**Problem description**
Your answer should be the lines below from the one with "В Иерусалиме возобновились" to the one with "подробности", both included, given again exactly and with nothing added.

Page images and extracted text:
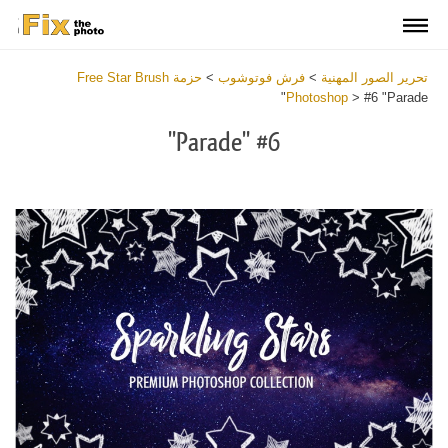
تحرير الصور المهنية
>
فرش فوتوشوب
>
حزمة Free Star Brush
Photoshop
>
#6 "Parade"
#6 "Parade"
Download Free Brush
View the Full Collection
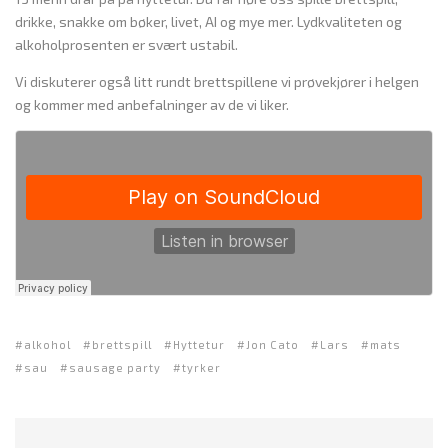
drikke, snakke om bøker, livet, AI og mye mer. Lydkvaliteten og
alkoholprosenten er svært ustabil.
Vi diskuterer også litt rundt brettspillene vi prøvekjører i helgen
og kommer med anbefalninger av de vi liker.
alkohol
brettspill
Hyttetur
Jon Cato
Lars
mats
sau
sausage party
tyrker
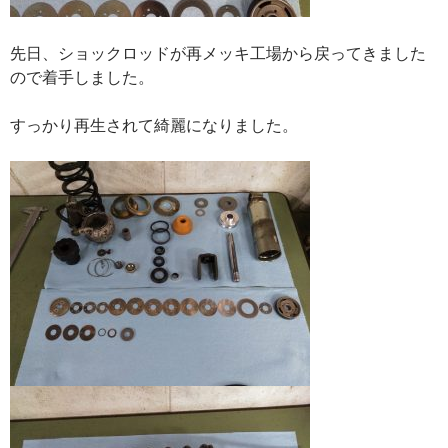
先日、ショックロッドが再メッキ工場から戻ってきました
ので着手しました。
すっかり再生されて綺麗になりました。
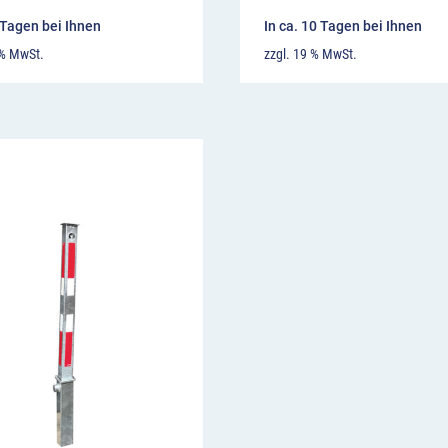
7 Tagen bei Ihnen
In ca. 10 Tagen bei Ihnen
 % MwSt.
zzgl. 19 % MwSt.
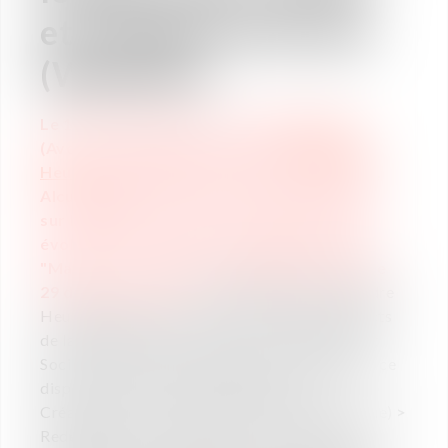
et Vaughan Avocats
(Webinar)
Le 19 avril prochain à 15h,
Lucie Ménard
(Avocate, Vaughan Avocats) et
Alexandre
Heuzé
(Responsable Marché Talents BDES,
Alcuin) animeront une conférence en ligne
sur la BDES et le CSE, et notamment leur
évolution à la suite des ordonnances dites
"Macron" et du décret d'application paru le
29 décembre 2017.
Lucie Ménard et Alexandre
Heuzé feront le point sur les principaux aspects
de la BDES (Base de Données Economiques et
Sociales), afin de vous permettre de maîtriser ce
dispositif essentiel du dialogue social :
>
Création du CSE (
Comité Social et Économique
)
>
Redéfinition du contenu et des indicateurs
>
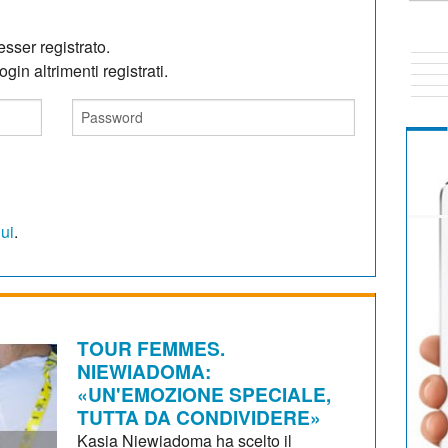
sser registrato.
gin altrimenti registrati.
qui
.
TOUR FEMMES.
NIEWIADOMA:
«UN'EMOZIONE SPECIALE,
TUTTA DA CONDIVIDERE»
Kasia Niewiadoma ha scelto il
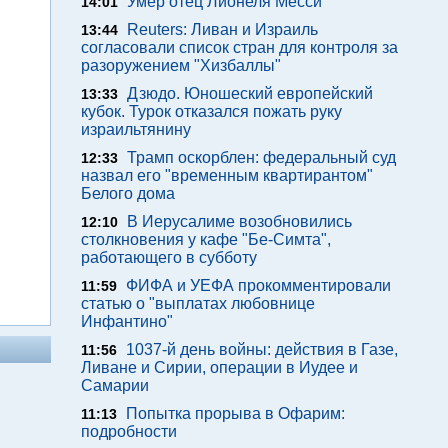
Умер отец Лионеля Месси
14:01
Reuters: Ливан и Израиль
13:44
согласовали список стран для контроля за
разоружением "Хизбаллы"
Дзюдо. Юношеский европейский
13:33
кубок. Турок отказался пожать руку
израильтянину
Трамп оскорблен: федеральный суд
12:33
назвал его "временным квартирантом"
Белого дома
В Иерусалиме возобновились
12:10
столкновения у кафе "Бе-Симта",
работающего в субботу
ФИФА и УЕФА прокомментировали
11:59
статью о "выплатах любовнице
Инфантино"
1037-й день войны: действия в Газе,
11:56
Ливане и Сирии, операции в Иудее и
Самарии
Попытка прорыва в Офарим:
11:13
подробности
--
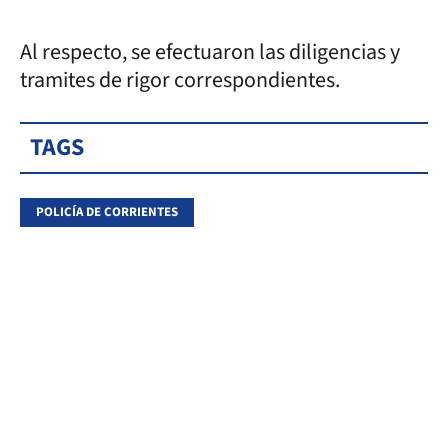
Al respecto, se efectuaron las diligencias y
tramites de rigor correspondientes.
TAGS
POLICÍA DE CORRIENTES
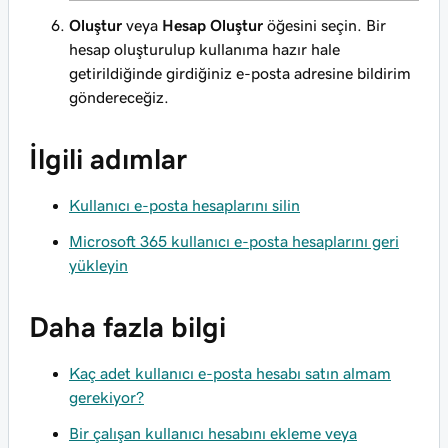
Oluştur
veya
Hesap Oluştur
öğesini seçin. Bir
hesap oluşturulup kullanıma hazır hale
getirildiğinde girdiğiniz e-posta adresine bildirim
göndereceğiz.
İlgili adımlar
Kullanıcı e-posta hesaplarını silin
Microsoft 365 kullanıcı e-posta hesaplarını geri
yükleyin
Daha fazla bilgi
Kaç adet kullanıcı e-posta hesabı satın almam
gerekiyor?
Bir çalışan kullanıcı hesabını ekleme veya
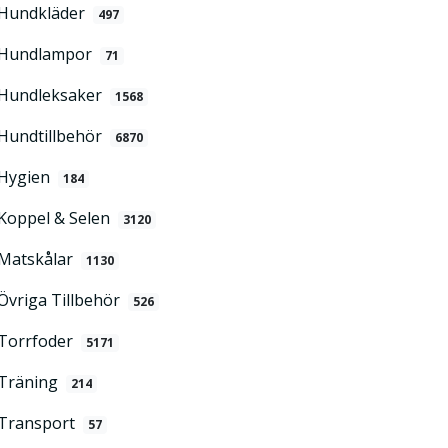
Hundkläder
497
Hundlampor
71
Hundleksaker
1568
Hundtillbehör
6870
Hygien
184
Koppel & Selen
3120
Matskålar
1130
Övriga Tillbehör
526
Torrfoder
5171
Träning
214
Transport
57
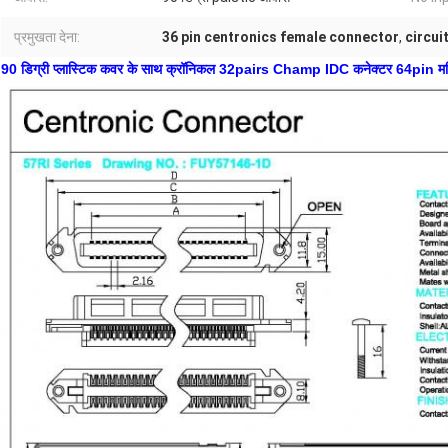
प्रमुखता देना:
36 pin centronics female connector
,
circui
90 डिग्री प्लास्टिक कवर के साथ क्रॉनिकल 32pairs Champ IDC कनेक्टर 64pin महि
--
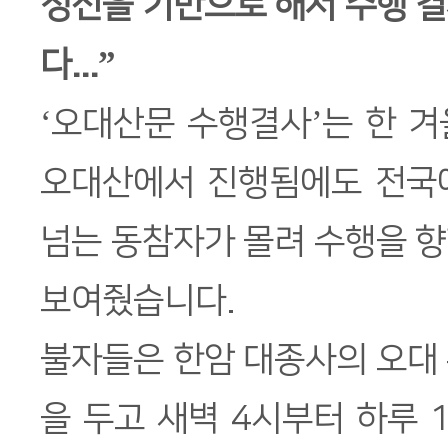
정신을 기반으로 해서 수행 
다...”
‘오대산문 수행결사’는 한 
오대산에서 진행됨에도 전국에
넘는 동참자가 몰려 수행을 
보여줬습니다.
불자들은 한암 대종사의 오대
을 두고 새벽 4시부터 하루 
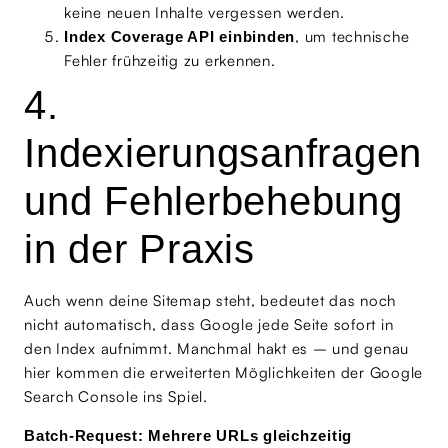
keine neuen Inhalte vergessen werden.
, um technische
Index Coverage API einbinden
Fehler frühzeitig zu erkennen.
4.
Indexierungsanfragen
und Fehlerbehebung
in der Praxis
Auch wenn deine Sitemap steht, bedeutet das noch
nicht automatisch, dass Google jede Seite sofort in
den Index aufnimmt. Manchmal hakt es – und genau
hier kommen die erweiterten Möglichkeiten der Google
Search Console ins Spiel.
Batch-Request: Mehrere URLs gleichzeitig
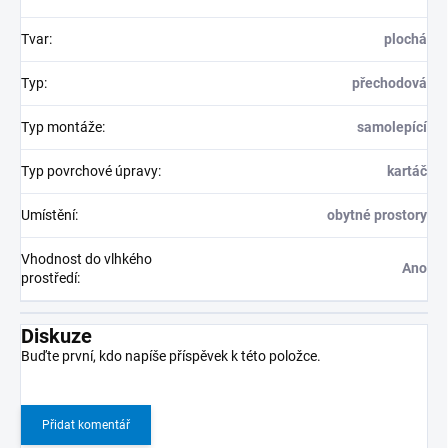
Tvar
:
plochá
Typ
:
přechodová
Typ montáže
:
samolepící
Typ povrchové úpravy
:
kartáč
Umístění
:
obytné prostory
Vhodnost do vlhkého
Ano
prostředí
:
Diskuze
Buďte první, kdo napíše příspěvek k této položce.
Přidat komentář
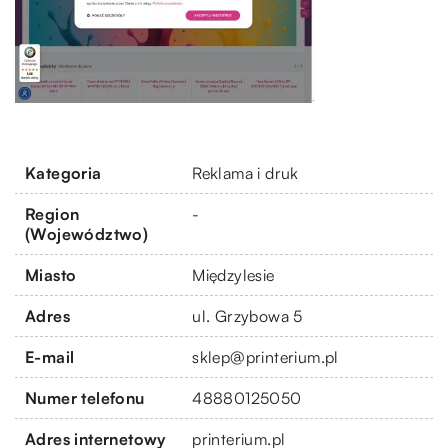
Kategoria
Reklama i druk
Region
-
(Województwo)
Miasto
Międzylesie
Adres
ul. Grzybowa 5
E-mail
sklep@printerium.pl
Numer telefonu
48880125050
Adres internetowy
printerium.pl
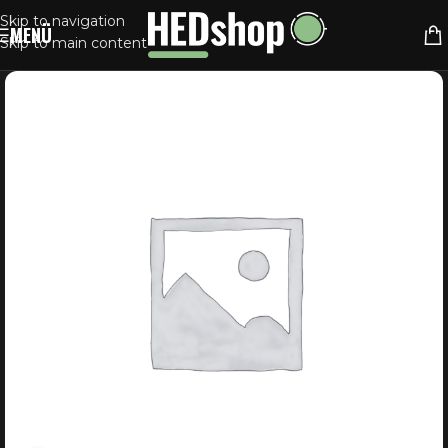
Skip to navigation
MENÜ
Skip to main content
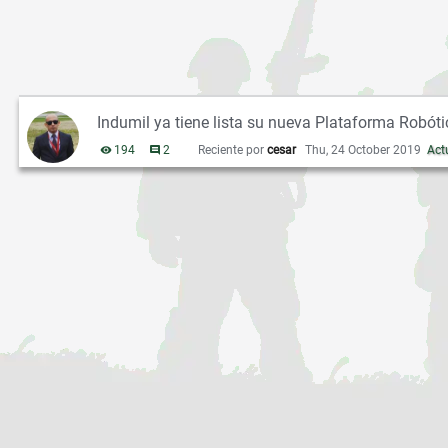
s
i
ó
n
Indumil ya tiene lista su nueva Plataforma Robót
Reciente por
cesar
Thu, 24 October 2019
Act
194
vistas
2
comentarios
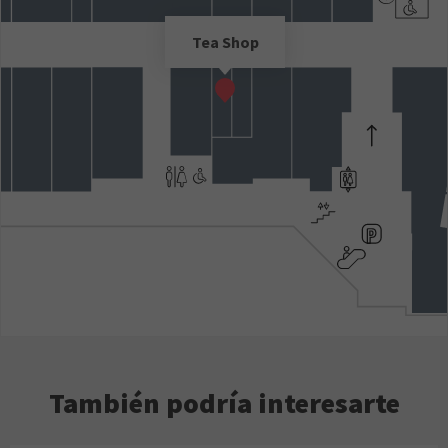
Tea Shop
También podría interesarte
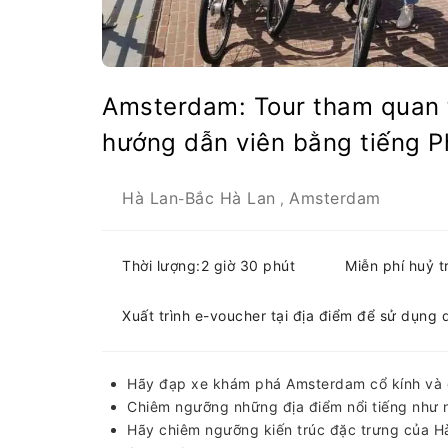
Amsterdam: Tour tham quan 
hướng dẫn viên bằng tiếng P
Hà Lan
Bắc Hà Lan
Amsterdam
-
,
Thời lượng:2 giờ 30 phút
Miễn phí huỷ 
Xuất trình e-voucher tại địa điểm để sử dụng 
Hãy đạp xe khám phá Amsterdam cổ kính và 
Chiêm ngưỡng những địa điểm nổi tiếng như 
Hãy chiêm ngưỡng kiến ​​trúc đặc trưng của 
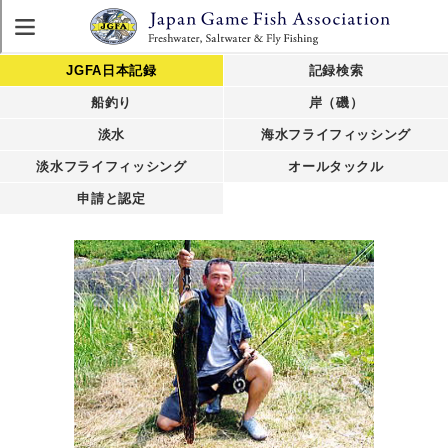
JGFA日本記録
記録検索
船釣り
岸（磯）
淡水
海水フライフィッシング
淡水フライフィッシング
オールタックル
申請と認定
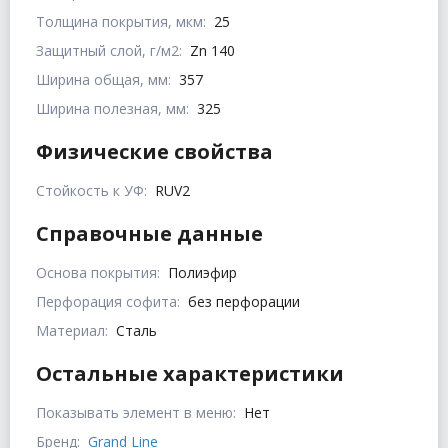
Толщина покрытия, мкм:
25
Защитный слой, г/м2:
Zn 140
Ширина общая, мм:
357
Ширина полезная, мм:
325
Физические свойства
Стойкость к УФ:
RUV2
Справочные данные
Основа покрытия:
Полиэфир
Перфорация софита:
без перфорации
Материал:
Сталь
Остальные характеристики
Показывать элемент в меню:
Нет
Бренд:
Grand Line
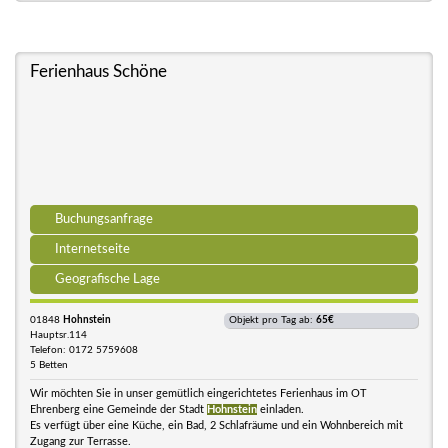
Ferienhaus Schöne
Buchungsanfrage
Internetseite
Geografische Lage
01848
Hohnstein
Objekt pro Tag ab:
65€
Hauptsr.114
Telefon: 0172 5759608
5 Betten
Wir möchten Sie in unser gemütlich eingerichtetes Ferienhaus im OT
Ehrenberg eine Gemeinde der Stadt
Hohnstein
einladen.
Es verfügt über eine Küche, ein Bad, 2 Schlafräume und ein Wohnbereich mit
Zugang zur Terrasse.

**Answer to this task**
В Иерусалиме возобновились
12:10
столкновения у кафе "Бе-Симта",
работающего в субботу
ФИФА и УЕФА прокомментировали
11:59
статью о "выплатах любовнице
Инфантино"
1037-й день войны: действия в Газе,
11:56
Ливане и Сирии, операции в Иудее и
Самарии
Попытка прорыва в Офарим:
11:13
подробности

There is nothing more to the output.